More tips and information on kite foiling see Kitesurfing a foil board - Kitesurfing Handbook 

Sunday, March 22, 2020

First outing on new Moses foil board at St Kilda

Session 503. My first session on my new Moses foil board I bought from Ivan and Paul at The Zu Boardsports.

The wind was stronger than I wanted - over 20 knots. I was able to get out past the lineup of learners at St Kilda.



Getting up on the board was fairly easy. I was able to get going and keep the board on the water with no major dramas. I rose on the foil a few times, it felt stable and predictable.

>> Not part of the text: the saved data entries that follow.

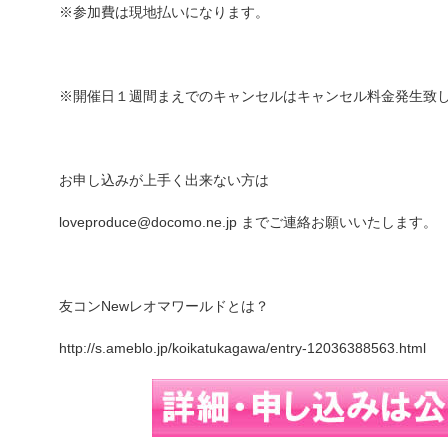
※参加費は現地払いになります。
※開催日１週間まえでのキャンセルはキャンセル料金発生致
お申し込みが上手く出来ない方は
loveproduce@docomo.ne.jp までご連絡お願いいたします。
友コンNewレオマワールドとは？
http://s.ameblo.jp/koikatukagawa/entry-12036388563.html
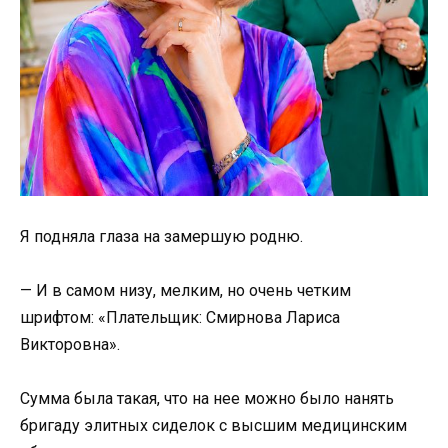
Я подняла глаза на замершую родню.
— И в самом низу, мелким, но очень четким
шрифтом: «Плательщик: Смирнова Лариса
Викторовна».
Сумма была такая, что на нее можно было нанять
бригаду элитных сиделок с высшим медицинским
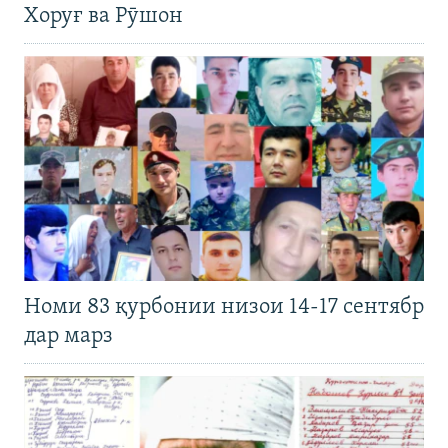
Хоруғ ва Рӯшон
Номи 83 қурбонии низои 14-17 сентябр
дар марз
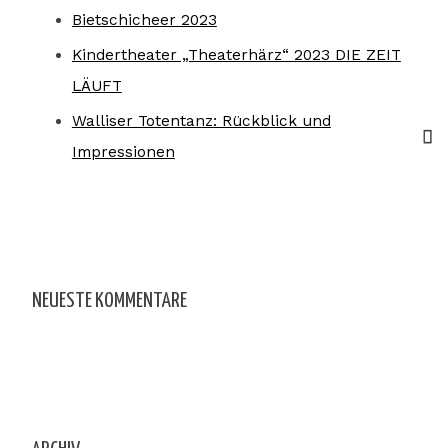
Bietschicheer 2023
Kindertheater „Theaterhärz“ 2023 DIE ZEIT
LÄUFT
Walliser Totentanz: Rückblick und
Impressionen
NEUESTE KOMMENTARE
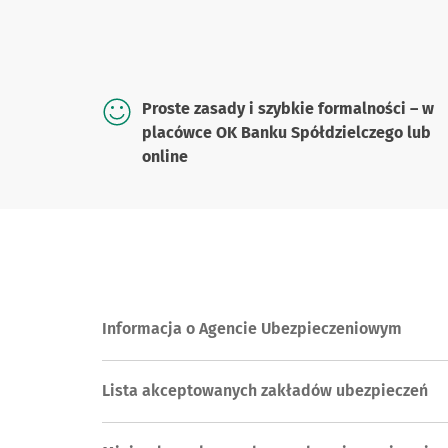
Proste zasady i szybkie formalności – w
placówce OK Banku Spółdzielczego lub
online
Informacja o Agencie Ubezpieczeniowym
Lista akceptowanych zakładów ubezpieczeń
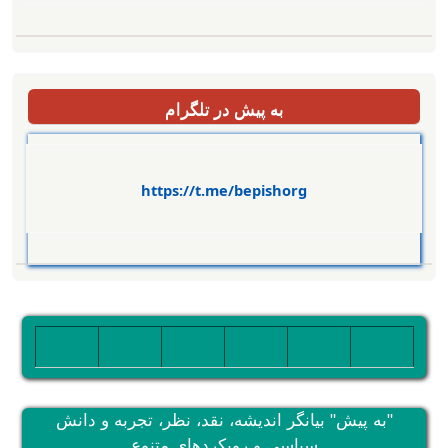
به پیش در تلگرام
https://t.me/bepishorg
تصویر
تصویر
تصویر
تصویر
تصویر
تصویر
"به پیش" بیانگر اندیشه، نقد، نظر، تجربه و دانش
سیاسی و رویکردهای متنوع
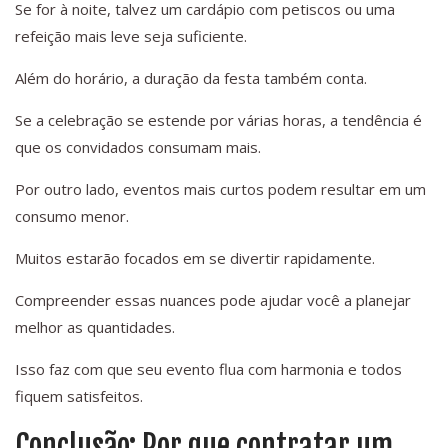
Se for à noite, talvez um cardápio com petiscos ou uma
refeição mais leve seja suficiente.
Além do horário, a duração da festa também conta.
Se a celebração se estende por várias horas, a tendência é
que os convidados consumam mais.
Por outro lado, eventos mais curtos podem resultar em um
consumo menor.
Muitos estarão focados em se divertir rapidamente.
Compreender essas nuances pode ajudar você a planejar
melhor as quantidades.
Isso faz com que seu evento flua com harmonia e todos
fiquem satisfeitos.
Conclusão: Por que contratar um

The increase in speed is incredible, I wasn't able to slow it down and feel stable. The forward balance to control the height is incredibly sensitive.

Out past the shelter of the breakwater the swell was more difficult to manage. I wasn't able to get going on the right tack.  The board was very hard to get in position with the wind pushing me towards shore. I gave up trying and body dragged back to shore with the board flat on the water upwind of my body which was easy.

Then the walk of shame back to me gear, a rank beginner again but feeling happy to make some progress without incident or injury!

What I learnt this session:
  • Strong wind and swell make learning to foil difficult - I think 15 knots would be better due to less swell.
  • Practising body dragging with the board is good
  • Small progressions are good
Next session I hope to:
  • Get more stable when on the foil out of the water
  • Turn (gybe) and ride toeside to get going in the opposite direction
  • Hopefully hold ground and go upwind to flat water behind the breakwater, then its game on!
Moses foil board details:



After some online research including this video and discussion with Ivan, I decided the freestyle surf 633 foil combined with the 483 rear stabiliser and the T30 carbon board would be best for continuing my learning and then for enjoyable freestyle kite foiling.  While a shorter 70cm mast would be easier for learning the 91cm mast will be better for handling bay swells in stronger winds.



More tips and information on kite foiling see Kitesurfing a foil board - Kitesurfing Handbook 

Friday, March 20, 2020

Kitesurfing Hampton with strong south westerly

Session 502. Nice late kitesurfing session at Hampton with some good bay waves.  Got a little crowded at times.  The surf and bay rollers further out were good.